Goda did not bother to clean the stone but pressed it, filthy though it was, into the setting, then closed the four fastenings. She stared at the stone. “Come on now! Do something!” She rubbed it to make it work.
A new roar sounded from the chasm and a wall of white fire shot out of the cleft, surging across the ground. The burning bodies of ubariu and undergroundlings were hurled through the air before slamming into the cliff face and extinguishing like sparks. The armored vehicle that was nearest was consumed with fire so that the iron plating peeled off and the wooden frame beneath turned to ash.
The kordrion pushed itself out into the light. With a louder roar than ever, which broke whole boulders off, it forced its way free and was approaching on all fours. It gave another roar of victory as it left the darkness of the abyss. Goda couldn’t gauge its size accurately. Twenty paces high and sixty paces long?
The army ran back from the chasm’s edge, overwhelmed by horror…
The kordrion reared up and unfolded its pale wings. The world grew dark, as if a cloud had covered the sun.
“Goda!” yelled Ireheart, as he felled his last opponent by slamming into its ribcage. Ribs broke puncturing heart and innards. The three of them, he, Sirka and Rodario, had managed to prevent the destruction of the artifact. “We’re waiting!” His legs gave way and he collapsed, sinking down onto the body of his victim. His sight was going, colors swimming together confusedly.
Sirka stared at the huge pale mass of the kordrion. “Tungdil,” she whispered in horror, grasping the fact that her companion could not have survived.

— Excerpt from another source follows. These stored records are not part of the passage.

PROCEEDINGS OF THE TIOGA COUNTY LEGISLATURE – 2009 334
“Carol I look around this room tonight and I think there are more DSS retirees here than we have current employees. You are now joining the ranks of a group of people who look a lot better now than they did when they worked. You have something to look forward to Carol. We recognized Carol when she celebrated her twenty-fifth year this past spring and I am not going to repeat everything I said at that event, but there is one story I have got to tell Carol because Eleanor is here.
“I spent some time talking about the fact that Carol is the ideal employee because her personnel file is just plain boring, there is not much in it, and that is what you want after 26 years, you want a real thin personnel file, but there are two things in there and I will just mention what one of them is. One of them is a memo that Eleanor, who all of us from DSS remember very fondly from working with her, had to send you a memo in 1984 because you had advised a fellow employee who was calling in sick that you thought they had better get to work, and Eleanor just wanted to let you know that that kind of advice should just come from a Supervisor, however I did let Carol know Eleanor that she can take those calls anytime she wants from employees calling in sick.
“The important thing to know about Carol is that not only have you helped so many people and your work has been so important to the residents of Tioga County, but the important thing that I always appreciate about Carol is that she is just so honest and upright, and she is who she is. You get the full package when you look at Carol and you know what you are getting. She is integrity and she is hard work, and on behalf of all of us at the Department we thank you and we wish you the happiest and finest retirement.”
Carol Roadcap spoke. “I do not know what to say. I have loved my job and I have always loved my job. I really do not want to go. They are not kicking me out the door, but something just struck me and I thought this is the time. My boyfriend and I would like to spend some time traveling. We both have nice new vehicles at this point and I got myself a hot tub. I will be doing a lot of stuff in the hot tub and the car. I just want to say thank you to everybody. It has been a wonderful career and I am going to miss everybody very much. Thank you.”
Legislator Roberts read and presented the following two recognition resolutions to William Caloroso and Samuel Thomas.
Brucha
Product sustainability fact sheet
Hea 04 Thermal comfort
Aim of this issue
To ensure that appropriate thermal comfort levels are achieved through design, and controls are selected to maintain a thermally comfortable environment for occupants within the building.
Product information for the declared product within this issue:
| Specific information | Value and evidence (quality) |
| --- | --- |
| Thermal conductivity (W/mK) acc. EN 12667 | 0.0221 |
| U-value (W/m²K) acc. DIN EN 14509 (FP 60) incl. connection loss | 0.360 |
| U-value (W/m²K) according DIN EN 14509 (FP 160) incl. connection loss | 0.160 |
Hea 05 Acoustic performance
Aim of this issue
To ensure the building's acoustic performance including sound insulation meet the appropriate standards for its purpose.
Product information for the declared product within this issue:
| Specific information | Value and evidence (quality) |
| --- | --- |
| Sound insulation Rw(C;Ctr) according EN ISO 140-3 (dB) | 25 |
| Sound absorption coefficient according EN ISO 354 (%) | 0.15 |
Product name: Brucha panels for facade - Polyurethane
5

That white fire melted stone and steel.
“He’ll be OK,” said Ireheart, fighting the effects of the poison and rallying. “The scholar always survives. He is a friend of the gods.” But his face too darkened in concern. A monster like this had never been seen before. It was trampling the ubariu and undergroundlings, sending out another plume of white fire, killing five hundred fighters at one stroke. The last of the armed vehicles was overturned and burnt. Nothing remained but a glowing hulk. The kordrion was growing stronger with every moment it was able to spend outside its prison-gorge.
Goda hit out in despair and fury at the stone that was failing them so. She heard a slight click and it slipped down into place in the setting.
A bright silver light shot along the bars of the artifact, slamming into the mighty rings: the symbols started to glow faintly and then increased in brightness with an opal sheen that made Goda think she was losing her sight.
When her vision cleared she saw a glittering sphere had overlaid the rings of the artifact. A second globe enclosed the opening to the Black Abyss.
She could no longer see the first kordrion, a severed claw and part of a wing being the only evidence that it had ever emerged from its dungeon. A second version raged wildly behind the delicate but impenetrable barrier; as if possessed it hurled itself against the thin membrane, to no avail.
“I’ve done it,” she whispered, hardly daring to believe it. She gazed at the diamond’s matt shimmer. She laughed out loud. “I’ve done it!”
“Yes, you have!” Ireheart returned her joyful words. He tried to stand up, but felt very wobbly. “Come down carefully so I can hug you!”
Rodario placed his hand on Sirka’s shoulder. “Tungdil will have made it, too,” he encouraged.
She let her eyes roam across the sunken battlefield, now filled with the cadavers of beasts and the corpses of her own people. A number of monsters had escaped the axes and swords of their opponents and were fleeing over the edges of the crater to disappear into the distance.
“But the kordrion has got away,” she stammered. “The artifact did not work in time. What now?” She looked at Rodario. “There’s no hope. The books say-”
“Don’t give up, let’s wait and see. The old books aren’t always right, you know.” He leaned on her shoulder for support. “Come, let’s go over to the ravine to find Tungdil.”
She gave him a grateful smile. Together with Goda and an unusually pale Ireheart they made their way over the mountain of bodies.
But neither Tungdil nor Flagur returned from that battle.